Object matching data

%%

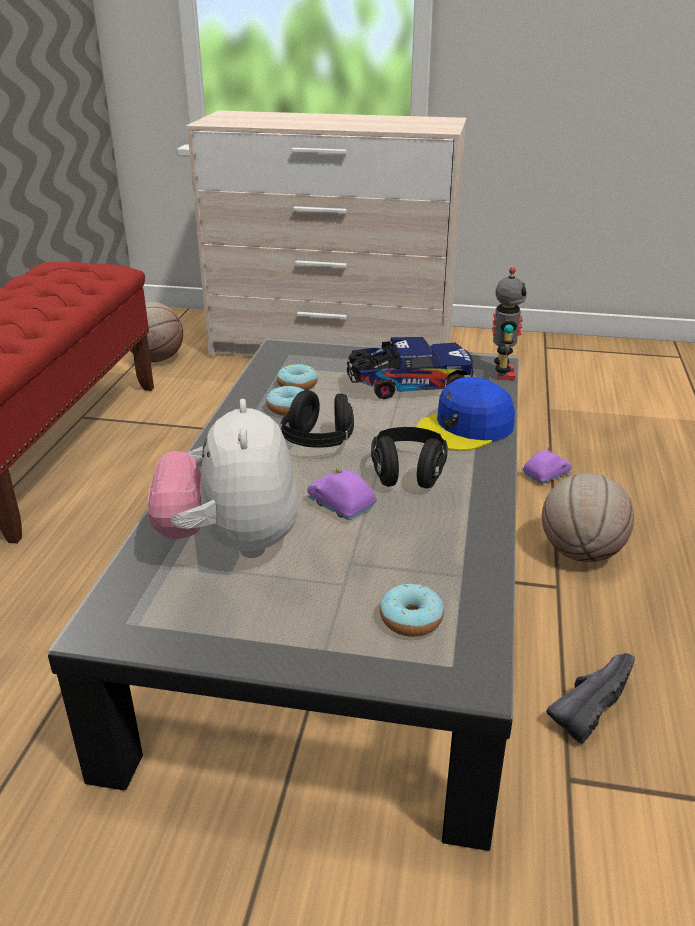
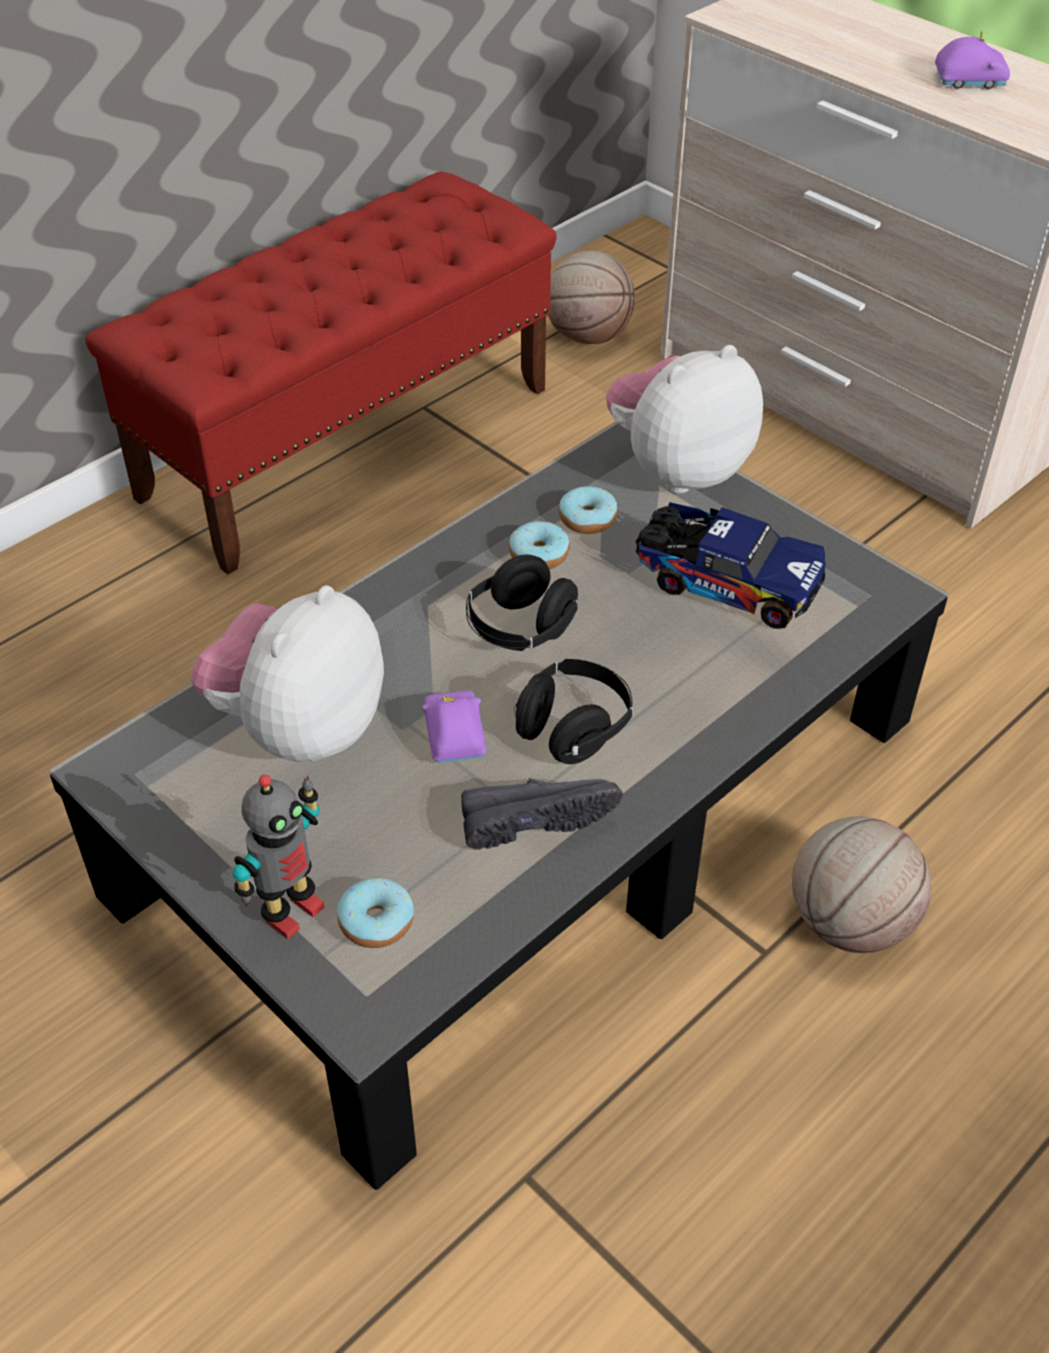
camera: 35 degrees right, 15 degrees up
(322, 352) = (678, 469): none -> plush toy
(466, 428) = (722, 691): blue cap -> none
(502, 374) = (880, 618): toy robot -> toy robot (291, 911)
(545, 475) = (936, 779): purple toy car -> purple toy car (968, 80)
(587, 704) = (635, 1114): black shoe -> black shoe (535, 818)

%%

TASK PROMPT – Each line of the records above that includes the string "none" should be counted. Report the total alone.

ANSWER FOR THIS EXERCISE – 2